Fresh blood just doesn't have a strong smell. Older blood, however, does. If the sheets had been drenched in it and were fermenting for days, sure, you'll have quite the strong smell. But if this blood has only been there for a couple hours, it's not going to be a "what on earth is that smell?" moment. Mercaptans (decay) could do that, as could many household chemicals (ammonia, bleach, etc). But not fresh blood.
Sorry -- just a pet peeve.
I second kiss-me - the first thing I thought was that this must be a Pettipants mystery.
It was nicely written, and I was curious enough about the disconnect between the narrator's tone and the events to keep reading, but that's about all I can say.
I'd like to point out that this is the first 150 words for the query, Worse than Death.
http://www.blogger.com/comment.g?blogID=26791026&postID=116619093778926119
Might shed light on some of your suspicions.
I didn't like any of thus up to "A large red stain had turned our sheets into a passable Japanese flag", which is a kickin' line. I think you should start the story right there; cut everything up to that point.
All the discussion about what to call the protag and how her dire aunts vex her is irrelevant backstory. Get me hooked into the story first. When I first open the book, I couldn't care less about Mandy and her aunts, but you can make me care about a humungoid bloodstain darned pretty quickly. Ooh, yeah!
Thanks Merper! I knew it!
Heehee.
The continuation was unexpected indeed!
In the beginning section, I really loved that image of blood like a passable Japanese flag.
PS, this was a Pettipants beginning, wasn't it?

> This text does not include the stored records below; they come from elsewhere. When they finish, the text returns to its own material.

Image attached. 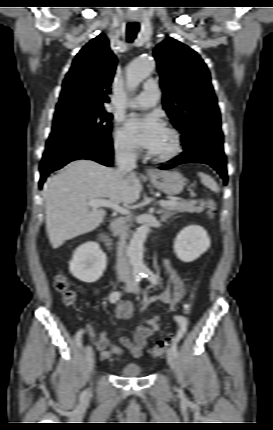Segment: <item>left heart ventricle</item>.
<instances>
[{
	"mask_svg": "<svg viewBox=\"0 0 273 430\" xmlns=\"http://www.w3.org/2000/svg\"><path fill=\"white\" fill-rule=\"evenodd\" d=\"M172 148V138L170 134L165 131L158 147L153 151L155 154H165L169 152Z\"/></svg>",
	"mask_w": 273,
	"mask_h": 430,
	"instance_id": "1",
	"label": "left heart ventricle"
}]
</instances>
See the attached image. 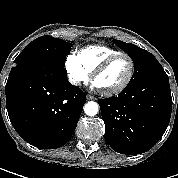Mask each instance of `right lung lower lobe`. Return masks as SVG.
<instances>
[{
    "mask_svg": "<svg viewBox=\"0 0 178 178\" xmlns=\"http://www.w3.org/2000/svg\"><path fill=\"white\" fill-rule=\"evenodd\" d=\"M86 94L69 83L54 66L18 68L6 83V107L11 124L29 144L56 149L71 138Z\"/></svg>",
    "mask_w": 178,
    "mask_h": 178,
    "instance_id": "obj_1",
    "label": "right lung lower lobe"
}]
</instances>
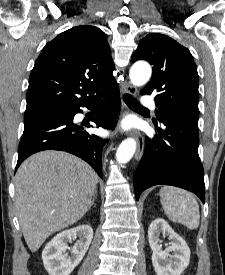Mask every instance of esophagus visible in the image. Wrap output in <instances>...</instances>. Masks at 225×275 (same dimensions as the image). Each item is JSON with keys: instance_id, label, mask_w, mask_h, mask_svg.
<instances>
[{"instance_id": "esophagus-1", "label": "esophagus", "mask_w": 225, "mask_h": 275, "mask_svg": "<svg viewBox=\"0 0 225 275\" xmlns=\"http://www.w3.org/2000/svg\"><path fill=\"white\" fill-rule=\"evenodd\" d=\"M122 90L124 92L131 94V95H135L137 92L136 88L133 85H131L130 83H125L122 87ZM132 134L134 135V137L136 138V141H137V150H136V154H135V159L138 161L141 159V157L143 155L144 137L138 131H133Z\"/></svg>"}]
</instances>
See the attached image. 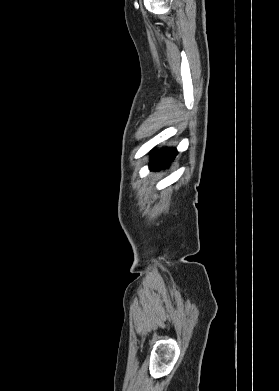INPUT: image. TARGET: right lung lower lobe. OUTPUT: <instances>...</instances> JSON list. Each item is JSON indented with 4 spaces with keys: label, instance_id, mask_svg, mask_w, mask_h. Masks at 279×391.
I'll return each instance as SVG.
<instances>
[{
    "label": "right lung lower lobe",
    "instance_id": "obj_1",
    "mask_svg": "<svg viewBox=\"0 0 279 391\" xmlns=\"http://www.w3.org/2000/svg\"><path fill=\"white\" fill-rule=\"evenodd\" d=\"M177 154L175 148H164L154 151L151 157L150 170H161L169 166Z\"/></svg>",
    "mask_w": 279,
    "mask_h": 391
}]
</instances>
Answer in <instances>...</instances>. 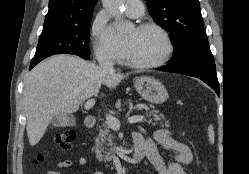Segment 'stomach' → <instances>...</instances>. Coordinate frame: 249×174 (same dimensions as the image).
<instances>
[{
    "instance_id": "1",
    "label": "stomach",
    "mask_w": 249,
    "mask_h": 174,
    "mask_svg": "<svg viewBox=\"0 0 249 174\" xmlns=\"http://www.w3.org/2000/svg\"><path fill=\"white\" fill-rule=\"evenodd\" d=\"M135 88L150 103L161 104L168 99V92L164 85L153 77L143 76L137 78Z\"/></svg>"
}]
</instances>
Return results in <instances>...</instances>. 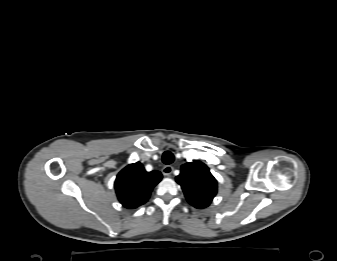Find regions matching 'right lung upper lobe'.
I'll list each match as a JSON object with an SVG mask.
<instances>
[{
	"instance_id": "1",
	"label": "right lung upper lobe",
	"mask_w": 337,
	"mask_h": 261,
	"mask_svg": "<svg viewBox=\"0 0 337 261\" xmlns=\"http://www.w3.org/2000/svg\"><path fill=\"white\" fill-rule=\"evenodd\" d=\"M162 179L159 171L147 172L140 162L126 166L115 180V190L120 203L135 209L147 202L151 191Z\"/></svg>"
}]
</instances>
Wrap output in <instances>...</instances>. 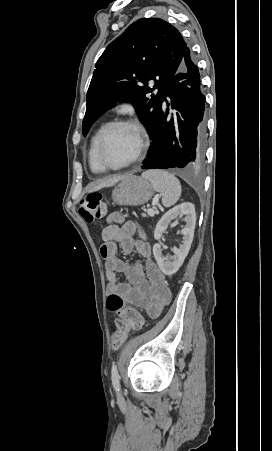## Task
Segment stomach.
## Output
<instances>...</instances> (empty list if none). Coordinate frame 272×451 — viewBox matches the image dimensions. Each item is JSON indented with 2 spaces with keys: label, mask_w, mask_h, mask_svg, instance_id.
<instances>
[{
  "label": "stomach",
  "mask_w": 272,
  "mask_h": 451,
  "mask_svg": "<svg viewBox=\"0 0 272 451\" xmlns=\"http://www.w3.org/2000/svg\"><path fill=\"white\" fill-rule=\"evenodd\" d=\"M154 190L147 180L128 174L112 192V200L118 206H142L152 198Z\"/></svg>",
  "instance_id": "obj_1"
}]
</instances>
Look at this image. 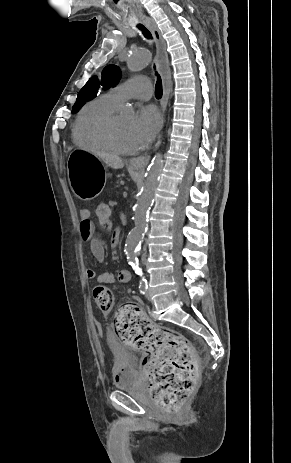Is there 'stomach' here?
<instances>
[{
    "instance_id": "0dacf381",
    "label": "stomach",
    "mask_w": 291,
    "mask_h": 463,
    "mask_svg": "<svg viewBox=\"0 0 291 463\" xmlns=\"http://www.w3.org/2000/svg\"><path fill=\"white\" fill-rule=\"evenodd\" d=\"M67 173L73 193L81 200H92L102 190L104 170L94 154L77 149L69 154Z\"/></svg>"
}]
</instances>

I agree that the opening with the backstory about the aunt isn't particularly gripping (sorry, author). The bit about the blood caught my interest. However, I think the narrator's observation that the blood looks like the Japanese flag denotes a level of objectivity and detachment that I'm not sure would be present in that situation. Although, never having woken up bathed in blood, I wouldn't really know.